CONSIGNE
D'après le texte sur la coexistence religieuse dans l'Europe moderne, quels groupes religieux le cadre retenu par l'ouvrage inclut-il ? Nommez-les tous.

Depuis une décennie, de nombreux travaux ont été consacrés à la thématique de la coexistence religieuse dans l’Europe moderne – un effet indéniable de l’apparition d’une coexistence inédite entre des sociétés largement sécularisées et leurs minorités musulmanes. Benjamin Kaplan a le grand mérite d’avoir réalisé une synthèse de ces recherches et d’en offrir une interprétation destinée non seulement à la communauté scientifique, mais également à un public plus large. Comme le sous-titre l’indique, B. Kaplan s’intéresse à la pratique de la tolérance plus qu’à son idée. Ce point fort de l’ouvrage va de pair avec la remise en cause du paradigme traditionnel selon lequel les Lumières auraient contribué à l’émergence de la tolérance. Le cadre retenu est particulièrement large, puisqu’il comprend l’ensemble de la chrétienté latine, soit l’Europe occidentale et centrale, mais aussi une partie de l’Europe orientale, et qu’il inclut non seulement les confessions chrétiennes, mais aussi les juifs et les musulmans.

MATÉRIEL SOURCE

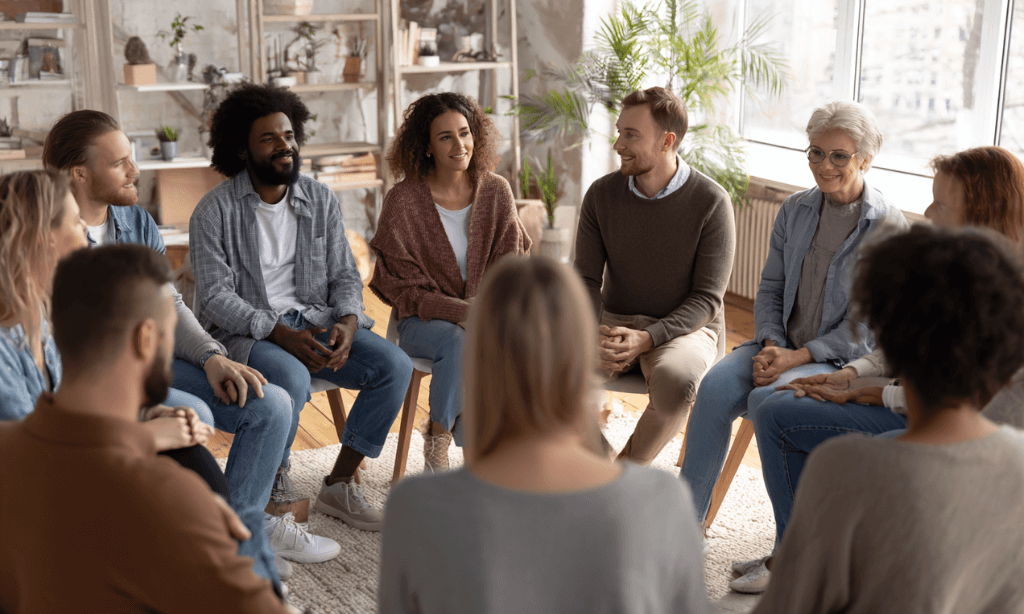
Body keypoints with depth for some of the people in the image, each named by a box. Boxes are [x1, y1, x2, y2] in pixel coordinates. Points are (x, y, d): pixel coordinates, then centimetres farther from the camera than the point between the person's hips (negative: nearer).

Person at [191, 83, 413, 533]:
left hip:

ZONE DE RÉPONSE
Les confessions chrétiennes, les juifs et les musulmans.